O debate em torno da validade e da possível extensão das patentes das canetas emagrecedoras da Novo Nordisk — que envolvem medicamentos como os análogos de GLP-1 — voltou ao centro das atenções jurídicas no Brasil. Durante a sessão desta semana, o julgamento do Recurso Especial da farmacêutica teve sua retirada de pauta requerida pelo Ministério Público Federal (MPF), que alegou não ter sido devidamente intimado para atuar como fiscal da lei. A ausência de intimação ao MPF, como explica o advogado Paulo Armando Innocente de Souza, advogado do Di Blasi, Parente & Associados, pode implicar nulidade e fundamentou o adiamento.
“A questão tem forte apelo Constitucional, tanto que a tese mais promissora é a aderência ou não do ajuste pontual dos prazos de vigência das patentes ao que restou decidido, de forma preclusiva, na ADI 5529 pelo STF. Portanto, há interposição simultânea de Recurso Extraordinário pela Novo Nordisk para conformação à Súmula 126 – interpõe-se Recurso Especial para atacar os fundamentos infraconstitucionais (lei federal, por exemplo) e Recurso Extraordinário para contemplar a questão constitucional (nesse caso, por exemplo, o art. 5º, XXIX da Constituição). Uma das grandes dúvidas do mercado é se uma eventual decisão favorável à Novo Nordisk poderia abrir precedente para outras ações semelhantes — especialmente no campo do patent term adjustment (PTA)”, explica Paulo Armando Innocente de Souza.
Innocente esclarece que uma decisão isolada do STJ não constitui jurisprudência em sentido vinculante, mas passa a integrar o conjunto de julgados que influenciam estrategicamente ambos os lados: indústrias que buscam ampliar a proteção de suas patentes e fabricantes de genéricos e similares interessados na expiração desses prazos de vigência. “O julgamento de um único Recurso Especial pode ter peso argumentativo, mas não gera orientação obrigatória para os demais tribunais”, destaca.
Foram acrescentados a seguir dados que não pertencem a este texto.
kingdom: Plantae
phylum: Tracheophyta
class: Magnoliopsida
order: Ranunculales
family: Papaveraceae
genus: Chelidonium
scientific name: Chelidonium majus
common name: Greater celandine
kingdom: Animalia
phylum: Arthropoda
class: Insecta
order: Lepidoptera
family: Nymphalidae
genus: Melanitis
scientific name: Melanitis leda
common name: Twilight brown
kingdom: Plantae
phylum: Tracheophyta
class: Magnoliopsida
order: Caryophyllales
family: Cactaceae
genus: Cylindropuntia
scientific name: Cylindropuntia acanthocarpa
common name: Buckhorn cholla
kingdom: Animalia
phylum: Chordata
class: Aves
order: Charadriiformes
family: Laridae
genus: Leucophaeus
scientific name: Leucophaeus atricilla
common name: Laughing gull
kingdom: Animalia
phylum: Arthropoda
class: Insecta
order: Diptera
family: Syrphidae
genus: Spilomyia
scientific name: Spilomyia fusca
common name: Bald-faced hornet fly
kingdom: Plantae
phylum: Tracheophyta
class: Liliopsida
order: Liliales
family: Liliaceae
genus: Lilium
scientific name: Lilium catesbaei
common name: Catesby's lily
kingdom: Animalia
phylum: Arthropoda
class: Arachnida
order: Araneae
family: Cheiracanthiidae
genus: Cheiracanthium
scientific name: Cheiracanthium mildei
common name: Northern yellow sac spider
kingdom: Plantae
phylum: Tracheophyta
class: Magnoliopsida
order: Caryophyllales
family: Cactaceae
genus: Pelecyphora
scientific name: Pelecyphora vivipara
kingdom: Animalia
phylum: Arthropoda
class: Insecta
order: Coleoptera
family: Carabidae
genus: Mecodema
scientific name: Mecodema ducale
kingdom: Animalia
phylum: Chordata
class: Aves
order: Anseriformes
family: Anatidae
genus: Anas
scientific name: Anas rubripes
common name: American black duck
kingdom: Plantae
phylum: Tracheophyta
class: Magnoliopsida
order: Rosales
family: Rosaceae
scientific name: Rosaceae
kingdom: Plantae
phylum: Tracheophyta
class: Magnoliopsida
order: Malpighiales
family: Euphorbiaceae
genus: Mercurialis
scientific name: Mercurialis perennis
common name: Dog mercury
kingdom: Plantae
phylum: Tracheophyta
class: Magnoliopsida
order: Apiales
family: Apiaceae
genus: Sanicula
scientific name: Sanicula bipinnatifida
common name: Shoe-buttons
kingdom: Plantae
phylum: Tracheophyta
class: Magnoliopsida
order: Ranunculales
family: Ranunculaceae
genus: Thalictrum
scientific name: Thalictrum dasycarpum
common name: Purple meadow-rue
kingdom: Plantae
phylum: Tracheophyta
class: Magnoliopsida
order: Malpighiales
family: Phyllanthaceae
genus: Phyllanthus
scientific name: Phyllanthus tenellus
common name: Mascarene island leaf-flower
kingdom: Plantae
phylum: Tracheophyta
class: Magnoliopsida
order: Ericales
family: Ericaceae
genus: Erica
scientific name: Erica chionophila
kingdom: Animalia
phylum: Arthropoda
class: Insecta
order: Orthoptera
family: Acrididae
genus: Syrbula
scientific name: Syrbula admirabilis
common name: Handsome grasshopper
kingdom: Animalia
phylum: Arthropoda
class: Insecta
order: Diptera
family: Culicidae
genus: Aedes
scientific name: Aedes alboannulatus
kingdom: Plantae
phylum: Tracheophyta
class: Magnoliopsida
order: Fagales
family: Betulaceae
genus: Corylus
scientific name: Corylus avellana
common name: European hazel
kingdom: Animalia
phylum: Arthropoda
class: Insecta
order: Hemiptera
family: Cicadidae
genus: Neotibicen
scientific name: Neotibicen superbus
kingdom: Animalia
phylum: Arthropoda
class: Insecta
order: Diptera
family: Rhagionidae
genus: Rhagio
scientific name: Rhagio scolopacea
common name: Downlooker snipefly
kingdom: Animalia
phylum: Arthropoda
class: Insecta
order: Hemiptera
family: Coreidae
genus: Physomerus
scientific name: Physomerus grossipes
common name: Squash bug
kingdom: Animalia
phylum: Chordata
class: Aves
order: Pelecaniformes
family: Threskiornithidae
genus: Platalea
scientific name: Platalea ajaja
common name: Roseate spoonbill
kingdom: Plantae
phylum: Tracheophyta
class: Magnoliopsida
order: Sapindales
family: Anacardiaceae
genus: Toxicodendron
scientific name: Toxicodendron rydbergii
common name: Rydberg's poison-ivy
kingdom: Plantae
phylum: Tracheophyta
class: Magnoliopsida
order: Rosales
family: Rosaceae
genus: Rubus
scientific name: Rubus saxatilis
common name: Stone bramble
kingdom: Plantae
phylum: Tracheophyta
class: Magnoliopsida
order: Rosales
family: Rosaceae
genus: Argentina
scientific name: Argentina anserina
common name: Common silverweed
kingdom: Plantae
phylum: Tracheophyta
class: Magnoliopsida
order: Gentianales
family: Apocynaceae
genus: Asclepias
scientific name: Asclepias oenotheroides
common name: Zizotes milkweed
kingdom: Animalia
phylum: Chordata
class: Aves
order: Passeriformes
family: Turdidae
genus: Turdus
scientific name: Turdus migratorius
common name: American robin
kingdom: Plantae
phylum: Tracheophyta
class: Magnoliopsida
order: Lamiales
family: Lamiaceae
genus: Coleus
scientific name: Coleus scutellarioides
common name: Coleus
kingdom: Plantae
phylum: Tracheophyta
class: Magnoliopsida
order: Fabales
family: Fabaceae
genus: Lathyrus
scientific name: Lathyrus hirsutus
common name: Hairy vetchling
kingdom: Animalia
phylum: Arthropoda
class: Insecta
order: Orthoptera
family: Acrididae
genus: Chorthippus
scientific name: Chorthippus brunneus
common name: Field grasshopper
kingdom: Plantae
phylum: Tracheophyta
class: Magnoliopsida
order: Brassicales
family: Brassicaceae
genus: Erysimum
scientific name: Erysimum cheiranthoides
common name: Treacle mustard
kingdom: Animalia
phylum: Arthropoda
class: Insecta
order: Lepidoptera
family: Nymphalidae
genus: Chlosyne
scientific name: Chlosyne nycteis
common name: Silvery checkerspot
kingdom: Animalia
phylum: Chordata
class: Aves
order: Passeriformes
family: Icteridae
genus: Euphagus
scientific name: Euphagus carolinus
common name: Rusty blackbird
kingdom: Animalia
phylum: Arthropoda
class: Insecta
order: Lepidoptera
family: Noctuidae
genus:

De acordo com Innocente, a pacificação definitiva do tema poderá ocorrer de duas maneiras: pelo acúmulo de Recursos Especiais e Extraordinários que levem o STJ a instaurar um Tema sob a sistemática dos Recursos Repetitivos ou o STF a reconhecer Repercussão Geral da controvérsia — que são mecanismos de uniformização de interpretações capazes de impactar diretamente o mercado; ou por meio de mudança legislativa.
O PL 2210, que discute a inclusão de ajustes de prazo na Lei 9.279/96, poderia encerrar alguns aspectos das controvérsias, embora especialistas afirmem que o avanço do projeto tende a ser lento. De toda forma, via de regra, “eventual regra nova, sob alteração legislativa, não retroagiria para atingir as ações sobre patentes já expiradas em função dos efeitos erga omnes e vinculantes da decisão em controle concentrado de inconstitucionalidade, seguindo a discussão sobre ajustes pontuais no Judiciário”, explica o advogado.
O julgamento do Recurso Especial da Novo Nordisk não deve ocorrer ainda este ano e, mesmo quando ocorrer, não trará mudanças imediatas nas estratégias comerciais do setor, mas poderá se tornar mais um passo no caminho para harmonizar e uniformizar a aplicação do entendimento fixado pelo STF na ADI 5529.